Acting on the Invisible
What do air quality, art, and activism have in common?
Find out in Christine Mondor and Nico Azel’s recent IJAC article “Acting on the Invisible: Computational Tools and Community Action in the Landscapes of Air Quality”
Published in the current special issue “Impact and Collective Empathy” of the peer reviewed International Journal of Architectural Computing , Christine and Nico’s article explains how designers and artists can help solve wicked problems like air quality by strategically using technology and computation.
Poor air quality can be difficult to perceive and thus difficult to solve. By raising public awareness with installations that use data and technology, designers and artists can help to make the invisible visible.

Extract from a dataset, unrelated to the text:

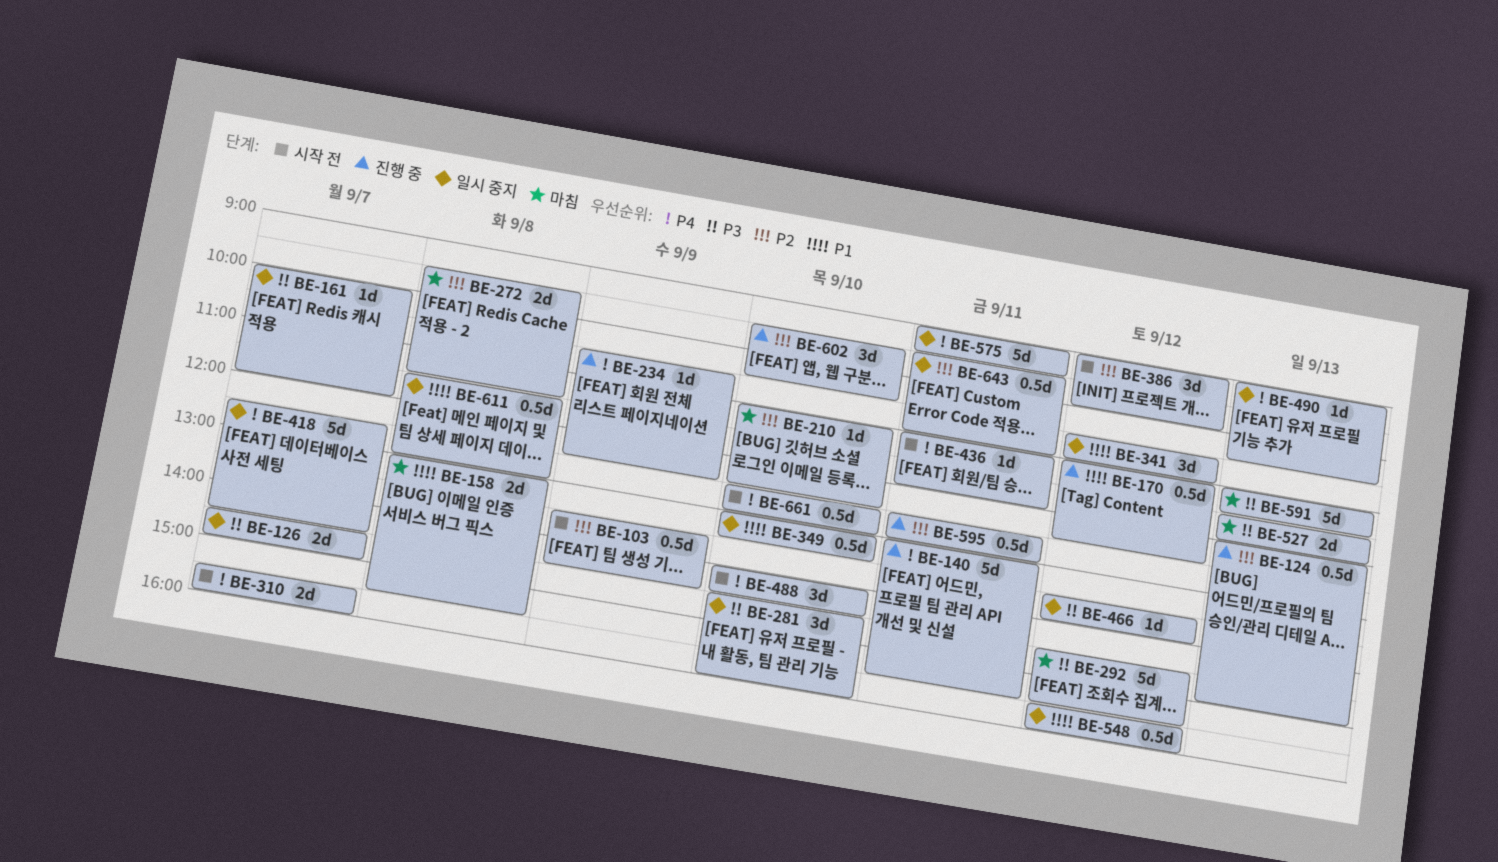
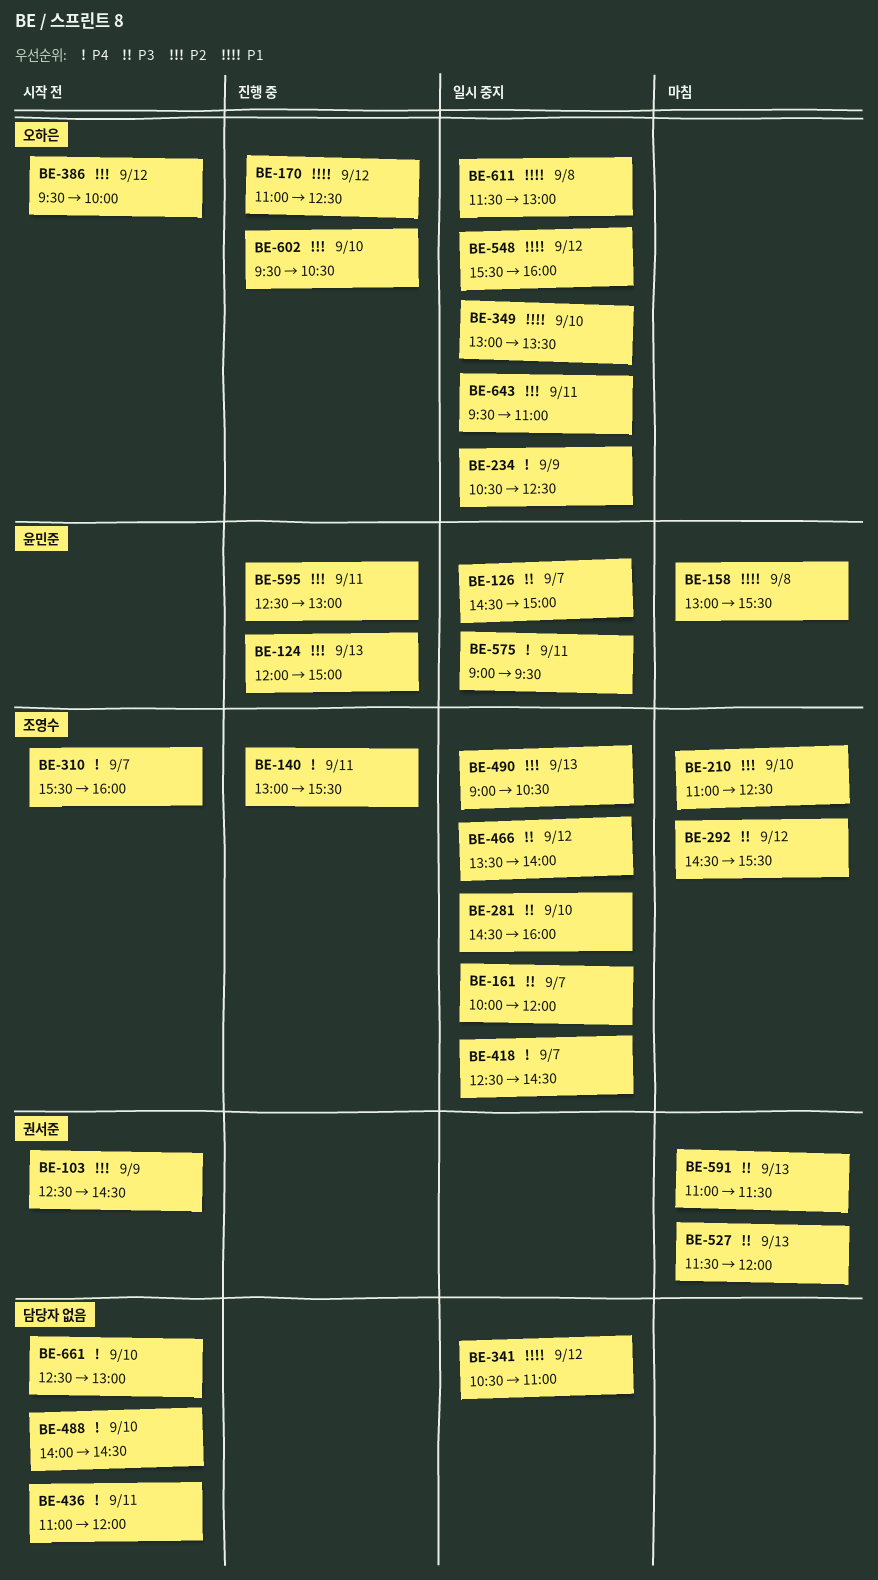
BE-103, begins: 13:30 -> 12:30
BE-234, status: 진행 중 -> 일시 중지
BE-272: present -> none
BE-386, begins: 09:00 -> 09:30
BE-490, priority: P4 -> P2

Going back to 2012, evolveEA has been working with the community of Millvale around issues of sustainability and engaging air quality as an important component to community health and wellbeing. Over time, Millvale’s air quality work has been aggregated under the Breathe Easy project and a number of projects have been completed to help raise the public’s ability to perceive air quality and inspire action.
Some of these Breathe Easy projects include: the MillvaleAir Dashboard, Community Air toolkits, Custom Community Air Monitoring Stations, an Air Filter Lending Library at the Millvale Community Library, and collaborations with the other Triboro communities.
Each of these projects is situated within the Breathe Easy theory of change and helps to grow collective beliefs, create a community of concern, and build a sense of resiliency and identity that contributes to the long-term transformation of community values.
Using the Breathe Easy’s many projects as a reference, the article expose’s the ways in which no single computational application can address complex socio-ecological issues like air quality. Instead proposing that designers and community groups should work with a broad ecosystem of technology and computational tools, and that the use of those tools should be grounded within a theory of change.